Presently why it was that Robert found this child so fascinating came to Alice. She found out through Sara.

"Ah, ha!" Sara cried. "Ah, ha! Robert Marcey, I am going to tell Mother!"

"Go and tell," Robert returned. "Go and tell, be-a cause you can't."

"Oh, yes, I can," chirped Sara. "Oh, yes, I can, and I am going to tell, because you won't tell me, and that's why! An' I know why you won't tell me. Because it's bad things, that's why you won't tell me, Robert Marcey."

"Tittle-tattle, tittle-tattle," Robert retorted. He said this, his mother observed from behind the screening vines, on all fours, while with an imitation of a balking mule he flourished his heels at Sara, and for additional insult he went "he-haw, he-haw." This was another of the mysteries that crowded around Alice, for Robert had never heard a donkey bray as far as she knew, yet he emitted the most lifelike donkey noises in a peculiarly offensive way. As an afterthought he put on the secret look that meant the name of Uncle Zotsby's dog.
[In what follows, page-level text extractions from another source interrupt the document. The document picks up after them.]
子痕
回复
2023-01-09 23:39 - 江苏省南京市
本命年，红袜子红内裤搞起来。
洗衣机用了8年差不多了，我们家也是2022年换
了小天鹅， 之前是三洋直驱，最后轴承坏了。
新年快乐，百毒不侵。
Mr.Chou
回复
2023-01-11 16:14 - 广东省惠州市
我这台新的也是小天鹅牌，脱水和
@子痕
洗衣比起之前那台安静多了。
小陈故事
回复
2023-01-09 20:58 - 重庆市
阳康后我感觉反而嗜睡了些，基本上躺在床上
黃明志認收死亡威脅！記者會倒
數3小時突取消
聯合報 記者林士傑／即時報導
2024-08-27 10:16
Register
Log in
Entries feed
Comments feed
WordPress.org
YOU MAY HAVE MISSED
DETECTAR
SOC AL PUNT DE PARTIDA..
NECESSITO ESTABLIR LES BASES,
Sara stamped her foot as per schedule.

"You tell me or I'll tell Mother," she threatened. "You gave him five cents for it," she wheedled. "I'll give you five cents."

"Nope," responded Robert.

"I'll give him five cents for it. I got five cents in my bank. I got seven cents," she asserted as she started forth.

"You come back here, Sara Marcey," screamed her brother. "You come back here and leave Ted Jennings alone. This ain't for girls to buy. This ain't for girls to know!" His face was red, deep excitement held him.
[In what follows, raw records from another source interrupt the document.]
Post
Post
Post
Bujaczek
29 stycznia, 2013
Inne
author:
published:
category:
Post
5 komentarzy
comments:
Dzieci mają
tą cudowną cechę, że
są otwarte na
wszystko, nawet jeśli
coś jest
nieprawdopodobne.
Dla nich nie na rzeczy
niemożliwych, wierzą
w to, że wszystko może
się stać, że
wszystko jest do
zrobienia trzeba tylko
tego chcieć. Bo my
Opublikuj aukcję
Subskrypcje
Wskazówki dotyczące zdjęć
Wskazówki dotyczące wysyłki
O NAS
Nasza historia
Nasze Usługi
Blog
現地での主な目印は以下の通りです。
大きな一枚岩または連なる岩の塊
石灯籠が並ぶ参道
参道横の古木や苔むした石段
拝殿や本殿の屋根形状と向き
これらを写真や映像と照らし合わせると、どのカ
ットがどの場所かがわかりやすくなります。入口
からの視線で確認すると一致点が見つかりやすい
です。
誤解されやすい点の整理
Sara, proud of having "gotten Robert's goat," as the Tobey children vulgarly phrased it, continued on her way. Robert dashed into the house.

"Mother!" he called. "Mother! Call her back, don't let her go! She's going after Ted Jennings, she's going to get something from him no little girl ought to know!"

"How do you know, Robert!" Alice inquired. He stubbed his toe on the floor.

"Oh, I know," he said darkly, and then he called, "You come back, Sara Marcey, Mother says so!"

At sight of her mother also leaning over the veranda and beckoning, Sara stopped and slowly retraced her way.

"What was it Sara was going to get?" questioned Alice the inquisitor.

"Something," replied Robert, flushing darkly.

"Was she going to buy it?"

"Yes."

"What was it?" Alice probed, now well started on the terrible domestic Third Degree.

"I don't want to tell."

"Did you buy it?"

"Yes."

"Tell Mother." Silence. "Tell Mother what it was." Alice's voice was gentle. She put a poisonously kind hand on Robert's shoulder. She was undermining his fortitude with affection.

"It was—it was," he said, very low, "a swear!"

"You bought a swear?"

In spite of his embarrassment and reluctance triumph flamed in Robert's face. "Yes," he said, "I bought the worst swear that Ted Jennings knows! I paid five cents!"

Alice waited. Pride in his new accomplishment struggled with his instinct for secrecy. His mother's eyes rested upon his, kind and encouraging: it was too much, the pressure upon him was more than a young soul could resist.

"This is the swear," he volunteered: "Golly! Gosh! Darn!" He hesitated just a moment, "Damn! Devil!" The wickedness of it rejoiced him. "But you see," he cried, suddenly becoming the austere brother, "Sara mustn't know it; girls can't say things like that. Sara mustn't never, never hear things like that!" Right before her eyes, full blown, Alice saw the dual standard of morality. "She might say it, she hasn't any sense."

"Take care you don't say it," Alice admonished. "And I think selling it was disgusting. Never sell a thing like that, Robert, and don't say it."

"Oh, no, ma'am!"

"Well, then," said Alice, "what use was it to you to buy something that you can't use?" She was carefully avoiding emphasizing any glory by being shocked. "Don't you think you were silly to buy something so useless as a silly swear?"

Robert raised his candid eyes to his mother; they twinkled with humor and with daring.

"'Tain't useless to me, 'tain't useless," he said. "I can think it just as often as I feel like. I'm thinking it now!"